WHAT YOU SHOULD DO: Lay out the stretch of entries from the start through the line containing "বিচ্ছিন্নতাবোধ" as a two-column CSV headed request and answer. Give one row per entry, with each value in its own quoted field and line breaks turned into spaces.
[start]
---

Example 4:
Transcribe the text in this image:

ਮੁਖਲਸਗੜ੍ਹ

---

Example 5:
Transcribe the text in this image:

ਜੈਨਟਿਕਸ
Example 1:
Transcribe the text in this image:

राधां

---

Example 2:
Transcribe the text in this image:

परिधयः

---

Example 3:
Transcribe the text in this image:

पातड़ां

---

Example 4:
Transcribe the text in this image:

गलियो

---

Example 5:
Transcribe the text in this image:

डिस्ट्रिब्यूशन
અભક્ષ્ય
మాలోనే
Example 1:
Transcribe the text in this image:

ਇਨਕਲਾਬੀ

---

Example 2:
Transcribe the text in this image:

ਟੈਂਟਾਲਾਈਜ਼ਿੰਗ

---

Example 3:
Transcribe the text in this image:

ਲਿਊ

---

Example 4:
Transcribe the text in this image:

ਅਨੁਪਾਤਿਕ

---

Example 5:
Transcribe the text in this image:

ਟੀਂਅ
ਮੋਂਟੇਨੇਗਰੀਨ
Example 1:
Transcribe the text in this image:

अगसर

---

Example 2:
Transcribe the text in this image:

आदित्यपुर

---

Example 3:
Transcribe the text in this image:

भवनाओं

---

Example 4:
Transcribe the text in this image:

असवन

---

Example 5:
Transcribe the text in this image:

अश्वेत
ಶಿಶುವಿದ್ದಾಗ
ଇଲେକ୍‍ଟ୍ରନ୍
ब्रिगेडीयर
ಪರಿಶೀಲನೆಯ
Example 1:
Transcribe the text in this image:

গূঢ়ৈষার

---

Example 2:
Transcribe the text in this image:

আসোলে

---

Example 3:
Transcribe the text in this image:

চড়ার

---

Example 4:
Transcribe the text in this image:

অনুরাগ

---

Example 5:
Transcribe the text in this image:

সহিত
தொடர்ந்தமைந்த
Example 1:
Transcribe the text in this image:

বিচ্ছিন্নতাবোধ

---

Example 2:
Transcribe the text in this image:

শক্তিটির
[end]
PROBLEM SOLUTION:
request,answer
"--- Example 4: Transcribe the text in this image:","ਮੁਖਲਸਗੜ੍ਹ"
"--- Example 5: Transcribe the text in this image:","ਜੈਨਟਿਕਸ"
"Example 1: Transcribe the text in this image:","राधां"
"--- Example 2: Transcribe the text in this image:","परिधयः"
"--- Example 3: Transcribe the text in this image:","पातड़ां"
"--- Example 4: Transcribe the text in this image:","गलियो"
"--- Example 5: Transcribe the text in this image:","डिस्ट्रिब्यूशन અભક્ષ્ય మాలోనే"
"Example 1: Transcribe the text in this image:","ਇਨਕਲਾਬੀ"
"--- Example 2: Transcribe the text in this image:","ਟੈਂਟਾਲਾਈਜ਼ਿੰਗ"
"--- Example 3: Transcribe the text in this image:","ਲਿਊ"
"--- Example 4: Transcribe the text in this image:","ਅਨੁਪਾਤਿਕ"
"--- Example 5: Transcribe the text in this image:","ਟੀਂਅ ਮੋਂਟੇਨੇਗਰੀਨ"
"Example 1: Transcribe the text in this image:","अगसर"
"--- Example 2: Transcribe the text in this image:","आदित्यपुर"
"--- Example 3: Transcribe the text in this image:","भवनाओं"
"--- Example 4: Transcribe the text in this image:","असवन"
"--- Example 5: Transcribe the text in this image:","अश्वेत ಶಿಶುವಿದ್ದಾಗ ଇଲେକ୍‍ଟ୍ରନ୍ ब्रिगेडीयर ಪರಿಶೀಲನೆಯ"
"Example 1: Transcribe the text in this image:","গূঢ়ৈষার"
"--- Example 2: Transcribe the text in this image:","আসোলে"
"--- Example 3: Transcribe the text in this image:","চড়ার"
"--- Example 4: Transcribe the text in this image:","অনুরাগ"
"--- Example 5: Transcribe the text in this image:","সহিত தொடர்ந்தமைந்த"
"Example 1: Transcribe the text in this image:","বিচ্ছিন্নতাবোধ"